# Records provided
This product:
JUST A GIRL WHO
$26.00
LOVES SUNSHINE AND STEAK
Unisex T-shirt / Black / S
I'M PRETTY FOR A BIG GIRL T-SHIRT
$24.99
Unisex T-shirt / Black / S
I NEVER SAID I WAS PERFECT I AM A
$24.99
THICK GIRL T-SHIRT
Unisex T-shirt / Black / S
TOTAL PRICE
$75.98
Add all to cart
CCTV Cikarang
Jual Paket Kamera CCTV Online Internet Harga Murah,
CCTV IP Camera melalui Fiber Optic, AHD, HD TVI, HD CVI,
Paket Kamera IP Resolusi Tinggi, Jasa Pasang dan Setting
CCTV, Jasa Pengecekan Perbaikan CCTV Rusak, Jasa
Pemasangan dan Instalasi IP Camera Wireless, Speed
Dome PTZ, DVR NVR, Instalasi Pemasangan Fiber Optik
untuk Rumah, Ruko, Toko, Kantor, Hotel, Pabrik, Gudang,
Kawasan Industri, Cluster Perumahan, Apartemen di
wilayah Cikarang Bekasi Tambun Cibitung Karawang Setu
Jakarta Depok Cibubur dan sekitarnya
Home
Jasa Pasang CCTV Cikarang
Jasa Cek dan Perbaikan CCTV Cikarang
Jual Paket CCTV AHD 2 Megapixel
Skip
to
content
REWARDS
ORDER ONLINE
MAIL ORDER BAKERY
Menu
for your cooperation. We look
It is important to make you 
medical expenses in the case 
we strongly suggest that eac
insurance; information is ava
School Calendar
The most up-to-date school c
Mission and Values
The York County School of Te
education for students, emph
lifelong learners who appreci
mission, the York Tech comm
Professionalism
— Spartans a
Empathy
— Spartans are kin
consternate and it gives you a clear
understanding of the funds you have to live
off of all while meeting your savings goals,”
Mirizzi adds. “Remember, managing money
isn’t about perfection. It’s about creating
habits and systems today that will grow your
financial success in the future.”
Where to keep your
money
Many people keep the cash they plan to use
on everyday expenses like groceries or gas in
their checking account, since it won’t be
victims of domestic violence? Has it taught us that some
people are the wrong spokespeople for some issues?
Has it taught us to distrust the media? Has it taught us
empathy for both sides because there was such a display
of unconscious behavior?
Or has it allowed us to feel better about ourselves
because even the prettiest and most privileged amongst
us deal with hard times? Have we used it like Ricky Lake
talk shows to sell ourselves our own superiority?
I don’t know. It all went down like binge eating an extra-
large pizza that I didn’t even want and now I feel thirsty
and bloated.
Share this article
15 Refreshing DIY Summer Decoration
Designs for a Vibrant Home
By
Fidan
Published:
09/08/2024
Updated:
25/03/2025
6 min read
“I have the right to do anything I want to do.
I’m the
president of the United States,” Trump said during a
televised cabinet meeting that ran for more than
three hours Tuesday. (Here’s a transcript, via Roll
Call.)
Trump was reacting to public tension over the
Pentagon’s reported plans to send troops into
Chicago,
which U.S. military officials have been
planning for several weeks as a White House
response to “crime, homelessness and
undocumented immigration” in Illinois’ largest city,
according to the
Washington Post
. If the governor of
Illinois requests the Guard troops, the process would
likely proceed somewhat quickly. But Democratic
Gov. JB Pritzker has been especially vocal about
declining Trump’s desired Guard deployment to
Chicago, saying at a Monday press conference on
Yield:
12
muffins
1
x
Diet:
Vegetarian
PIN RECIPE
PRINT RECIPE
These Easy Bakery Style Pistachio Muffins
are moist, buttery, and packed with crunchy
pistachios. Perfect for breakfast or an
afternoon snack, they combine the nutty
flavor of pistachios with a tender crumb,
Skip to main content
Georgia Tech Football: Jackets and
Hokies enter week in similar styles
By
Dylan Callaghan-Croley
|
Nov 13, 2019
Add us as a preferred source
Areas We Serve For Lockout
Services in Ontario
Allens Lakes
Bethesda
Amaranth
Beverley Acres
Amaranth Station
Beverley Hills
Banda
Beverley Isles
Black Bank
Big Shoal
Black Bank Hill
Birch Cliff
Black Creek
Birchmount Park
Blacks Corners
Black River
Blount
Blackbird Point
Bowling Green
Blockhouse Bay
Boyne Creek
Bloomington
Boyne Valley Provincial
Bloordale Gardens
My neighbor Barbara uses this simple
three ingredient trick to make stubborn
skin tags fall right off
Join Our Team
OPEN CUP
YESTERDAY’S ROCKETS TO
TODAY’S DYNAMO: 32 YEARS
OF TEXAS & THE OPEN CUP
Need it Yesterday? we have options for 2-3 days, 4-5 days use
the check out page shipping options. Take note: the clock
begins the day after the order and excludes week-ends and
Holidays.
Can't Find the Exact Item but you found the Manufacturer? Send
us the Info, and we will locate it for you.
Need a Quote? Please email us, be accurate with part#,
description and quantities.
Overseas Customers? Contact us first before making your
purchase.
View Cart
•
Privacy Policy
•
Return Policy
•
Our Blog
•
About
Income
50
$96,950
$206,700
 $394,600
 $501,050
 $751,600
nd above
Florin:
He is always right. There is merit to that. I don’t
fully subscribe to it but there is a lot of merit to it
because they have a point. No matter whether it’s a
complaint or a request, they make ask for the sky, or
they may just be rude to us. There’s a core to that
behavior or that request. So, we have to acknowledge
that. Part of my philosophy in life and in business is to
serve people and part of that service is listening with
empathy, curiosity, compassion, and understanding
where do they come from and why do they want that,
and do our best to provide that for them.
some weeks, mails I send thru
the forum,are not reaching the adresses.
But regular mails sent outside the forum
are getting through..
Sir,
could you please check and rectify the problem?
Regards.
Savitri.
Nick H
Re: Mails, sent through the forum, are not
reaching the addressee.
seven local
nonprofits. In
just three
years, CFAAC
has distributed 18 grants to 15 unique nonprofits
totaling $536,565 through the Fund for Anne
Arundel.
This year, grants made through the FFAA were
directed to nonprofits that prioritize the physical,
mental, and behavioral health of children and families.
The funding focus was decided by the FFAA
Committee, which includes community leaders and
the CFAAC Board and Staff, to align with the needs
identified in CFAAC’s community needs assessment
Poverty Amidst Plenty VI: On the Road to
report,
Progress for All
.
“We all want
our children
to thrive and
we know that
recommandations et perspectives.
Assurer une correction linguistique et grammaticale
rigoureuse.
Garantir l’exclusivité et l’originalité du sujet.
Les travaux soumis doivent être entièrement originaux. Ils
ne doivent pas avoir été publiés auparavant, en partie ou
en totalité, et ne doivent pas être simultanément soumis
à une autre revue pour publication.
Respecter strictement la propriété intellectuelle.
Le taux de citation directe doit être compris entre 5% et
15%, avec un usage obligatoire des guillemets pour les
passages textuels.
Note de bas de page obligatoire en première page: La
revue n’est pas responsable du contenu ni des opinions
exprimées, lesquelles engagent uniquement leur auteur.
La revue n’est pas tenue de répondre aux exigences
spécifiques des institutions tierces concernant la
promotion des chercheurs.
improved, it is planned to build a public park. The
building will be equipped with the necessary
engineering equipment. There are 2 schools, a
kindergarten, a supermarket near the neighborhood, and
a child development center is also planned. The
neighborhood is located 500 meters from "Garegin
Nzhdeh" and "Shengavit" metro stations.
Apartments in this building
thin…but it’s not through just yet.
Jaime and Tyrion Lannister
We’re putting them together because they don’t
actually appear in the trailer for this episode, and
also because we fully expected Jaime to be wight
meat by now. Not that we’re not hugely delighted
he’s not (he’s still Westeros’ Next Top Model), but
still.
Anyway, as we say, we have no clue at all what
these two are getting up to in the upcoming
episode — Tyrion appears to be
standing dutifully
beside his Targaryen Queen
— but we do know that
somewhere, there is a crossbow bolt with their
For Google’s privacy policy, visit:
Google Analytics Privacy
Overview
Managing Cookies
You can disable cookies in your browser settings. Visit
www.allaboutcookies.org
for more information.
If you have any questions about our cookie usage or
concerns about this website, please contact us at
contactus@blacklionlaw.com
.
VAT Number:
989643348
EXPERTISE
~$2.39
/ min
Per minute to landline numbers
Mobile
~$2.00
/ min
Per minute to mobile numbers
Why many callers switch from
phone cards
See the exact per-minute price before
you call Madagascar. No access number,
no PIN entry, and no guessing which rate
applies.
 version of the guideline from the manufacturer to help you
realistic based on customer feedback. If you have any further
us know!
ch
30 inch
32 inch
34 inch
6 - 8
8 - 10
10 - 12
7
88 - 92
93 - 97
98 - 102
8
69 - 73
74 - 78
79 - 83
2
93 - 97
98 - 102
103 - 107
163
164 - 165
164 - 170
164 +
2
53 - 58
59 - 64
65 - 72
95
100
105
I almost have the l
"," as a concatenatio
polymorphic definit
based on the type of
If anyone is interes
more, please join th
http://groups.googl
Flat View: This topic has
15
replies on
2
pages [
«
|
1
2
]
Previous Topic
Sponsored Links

# Task goal
Copy out, word for word, the part of the entries above that begins at the line with "fully subscribe to" and ends at the line with "has distributed 18", including both.

# Solved problem
fully subscribe to it but there is a lot of merit to it
because they have a point. No matter whether it’s a
complaint or a request, they make ask for the sky, or
they may just be rude to us. There’s a core to that
behavior or that request. So, we have to acknowledge
that. Part of my philosophy in life and in business is to
serve people and part of that service is listening with
empathy, curiosity, compassion, and understanding
where do they come from and why do they want that,
and do our best to provide that for them.
some weeks, mails I send thru
the forum,are not reaching the adresses.
But regular mails sent outside the forum
are getting through..
Sir,
could you please check and rectify the problem?
Regards.
Savitri.
Nick H
Re: Mails, sent through the forum, are not
reaching the addressee.
seven local
nonprofits. In
just three
years, CFAAC
has distributed 18 grants to 15 unique nonprofits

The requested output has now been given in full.